#### Material provided

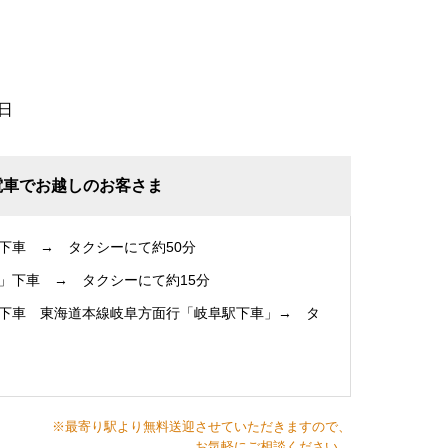
日
電車でお越しのお客さま
下車 → タクシーにて約50分
」下車 → タクシーにて約15分
下車 東海道本線岐阜方面行「岐阜駅下車」→ タ
※最寄り駅より無料送迎させていただきますので、
お気軽にご相談ください。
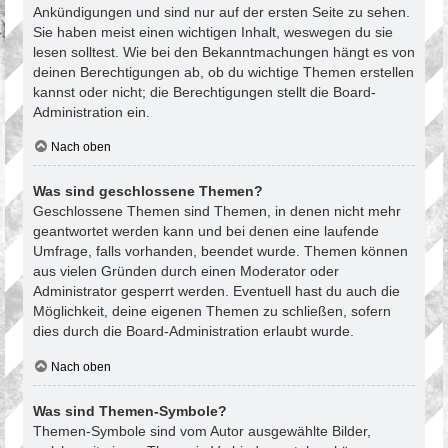
Ankündigungen und sind nur auf der ersten Seite zu sehen.
Sie haben meist einen wichtigen Inhalt, weswegen du sie
lesen solltest. Wie bei den Bekanntmachungen hängt es von
deinen Berechtigungen ab, ob du wichtige Themen erstellen
kannst oder nicht; die Berechtigungen stellt die Board-
Administration ein.
Nach oben
Was sind geschlossene Themen?
Geschlossene Themen sind Themen, in denen nicht mehr
geantwortet werden kann und bei denen eine laufende
Umfrage, falls vorhanden, beendet wurde. Themen können
aus vielen Gründen durch einen Moderator oder
Administrator gesperrt werden. Eventuell hast du auch die
Möglichkeit, deine eigenen Themen zu schließen, sofern
dies durch die Board-Administration erlaubt wurde.
Nach oben
Was sind Themen-Symbole?
Themen-Symbole sind vom Autor ausgewählte Bilder,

########

*Job item:* Quote every line of text from the records word for word, leaving out the pictures.

*Solution:*
日
電車でお越しのお客さま
下車 → タクシーにて約50分
」下車 → タクシーにて約15分
下車 東海道本線岐阜方面行「岐阜駅下車」→ タ
※最寄り駅より無料送迎させていただきますので、
お気軽にご相談ください。
Ankündigungen und sind nur auf der ersten Seite zu sehen.
Sie haben meist einen wichtigen Inhalt, weswegen du sie
lesen solltest. Wie bei den Bekanntmachungen hängt es von
deinen Berechtigungen ab, ob du wichtige Themen erstellen
kannst oder nicht; die Berechtigungen stellt die Board-
Administration ein.
Nach oben
Was sind geschlossene Themen?
Geschlossene Themen sind Themen, in denen nicht mehr
geantwortet werden kann und bei denen eine laufende
Umfrage, falls vorhanden, beendet wurde. Themen können
aus vielen Gründen durch einen Moderator oder
Administrator gesperrt werden. Eventuell hast du auch die
Möglichkeit, deine eigenen Themen zu schließen, sofern
dies durch die Board-Administration erlaubt wurde.
Nach oben
Was sind Themen-Symbole?
Themen-Symbole sind vom Autor ausgewählte Bilder,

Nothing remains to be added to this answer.